Extracted records
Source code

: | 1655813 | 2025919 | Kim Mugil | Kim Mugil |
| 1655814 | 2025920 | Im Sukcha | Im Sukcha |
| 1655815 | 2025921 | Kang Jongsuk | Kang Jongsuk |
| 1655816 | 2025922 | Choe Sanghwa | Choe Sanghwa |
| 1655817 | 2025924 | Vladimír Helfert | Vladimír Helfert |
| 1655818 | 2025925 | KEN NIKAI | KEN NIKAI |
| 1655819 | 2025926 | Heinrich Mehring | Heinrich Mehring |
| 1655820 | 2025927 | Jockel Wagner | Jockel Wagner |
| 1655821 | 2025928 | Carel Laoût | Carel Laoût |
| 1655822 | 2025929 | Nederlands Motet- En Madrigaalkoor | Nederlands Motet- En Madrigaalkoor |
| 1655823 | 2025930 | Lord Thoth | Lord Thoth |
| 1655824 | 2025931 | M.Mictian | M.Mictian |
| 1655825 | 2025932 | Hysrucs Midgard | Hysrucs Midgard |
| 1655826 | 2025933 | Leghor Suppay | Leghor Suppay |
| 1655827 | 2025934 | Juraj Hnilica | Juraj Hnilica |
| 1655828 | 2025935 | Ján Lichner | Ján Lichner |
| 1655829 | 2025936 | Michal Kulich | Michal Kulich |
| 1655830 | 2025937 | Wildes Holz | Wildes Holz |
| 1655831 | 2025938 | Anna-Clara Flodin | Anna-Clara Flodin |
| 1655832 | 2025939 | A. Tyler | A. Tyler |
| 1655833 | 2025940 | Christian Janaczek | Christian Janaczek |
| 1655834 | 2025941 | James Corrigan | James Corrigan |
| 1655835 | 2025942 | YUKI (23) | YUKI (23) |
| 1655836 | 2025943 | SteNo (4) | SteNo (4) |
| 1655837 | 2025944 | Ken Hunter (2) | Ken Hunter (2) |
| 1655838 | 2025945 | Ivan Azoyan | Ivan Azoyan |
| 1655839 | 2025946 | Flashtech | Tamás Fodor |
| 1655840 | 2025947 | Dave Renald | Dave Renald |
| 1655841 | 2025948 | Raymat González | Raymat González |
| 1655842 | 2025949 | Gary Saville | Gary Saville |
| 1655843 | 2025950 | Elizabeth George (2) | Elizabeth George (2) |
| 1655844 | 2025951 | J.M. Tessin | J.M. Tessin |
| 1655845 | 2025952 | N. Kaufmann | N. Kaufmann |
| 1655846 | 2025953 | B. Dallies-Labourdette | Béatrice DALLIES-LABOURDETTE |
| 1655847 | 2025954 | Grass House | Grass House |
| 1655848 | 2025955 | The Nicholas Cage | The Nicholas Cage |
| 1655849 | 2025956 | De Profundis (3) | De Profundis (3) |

TASK OBJECTIVE => Nothing may be dropped or altered. Copy every line above.

RESULT FOR THIS TASK =>
Source code

: | 1655813 | 2025919 | Kim Mugil | Kim Mugil |
| 1655814 | 2025920 | Im Sukcha | Im Sukcha |
| 1655815 | 2025921 | Kang Jongsuk | Kang Jongsuk |
| 1655816 | 2025922 | Choe Sanghwa | Choe Sanghwa |
| 1655817 | 2025924 | Vladimír Helfert | Vladimír Helfert |
| 1655818 | 2025925 | KEN NIKAI | KEN NIKAI |
| 1655819 | 2025926 | Heinrich Mehring | Heinrich Mehring |
| 1655820 | 2025927 | Jockel Wagner | Jockel Wagner |
| 1655821 | 2025928 | Carel Laoût | Carel Laoût |
| 1655822 | 2025929 | Nederlands Motet- En Madrigaalkoor | Nederlands Motet- En Madrigaalkoor |
| 1655823 | 2025930 | Lord Thoth | Lord Thoth |
| 1655824 | 2025931 | M.Mictian | M.Mictian |
| 1655825 | 2025932 | Hysrucs Midgard | Hysrucs Midgard |
| 1655826 | 2025933 | Leghor Suppay | Leghor Suppay |
| 1655827 | 2025934 | Juraj Hnilica | Juraj Hnilica |
| 1655828 | 2025935 | Ján Lichner | Ján Lichner |
| 1655829 | 2025936 | Michal Kulich | Michal Kulich |
| 1655830 | 2025937 | Wildes Holz | Wildes Holz |
| 1655831 | 2025938 | Anna-Clara Flodin | Anna-Clara Flodin |
| 1655832 | 2025939 | A. Tyler | A. Tyler |
| 1655833 | 2025940 | Christian Janaczek | Christian Janaczek |
| 1655834 | 2025941 | James Corrigan | James Corrigan |
| 1655835 | 2025942 | YUKI (23) | YUKI (23) |
| 1655836 | 2025943 | SteNo (4) | SteNo (4) |
| 1655837 | 2025944 | Ken Hunter (2) | Ken Hunter (2) |
| 1655838 | 2025945 | Ivan Azoyan | Ivan Azoyan |
| 1655839 | 2025946 | Flashtech | Tamás Fodor |
| 1655840 | 2025947 | Dave Renald | Dave Renald |
| 1655841 | 2025948 | Raymat González | Raymat González |
| 1655842 | 2025949 | Gary Saville | Gary Saville |
| 1655843 | 2025950 | Elizabeth George (2) | Elizabeth George (2) |
| 1655844 | 2025951 | J.M. Tessin | J.M. Tessin |
| 1655845 | 2025952 | N. Kaufmann | N. Kaufmann |
| 1655846 | 2025953 | B. Dallies-Labourdette | Béatrice DALLIES-LABOURDETTE |
| 1655847 | 2025954 | Grass House | Grass House |
| 1655848 | 2025955 | The Nicholas Cage | The Nicholas Cage |
| 1655849 | 2025956 | De Profundis (3) | De Profundis (3) |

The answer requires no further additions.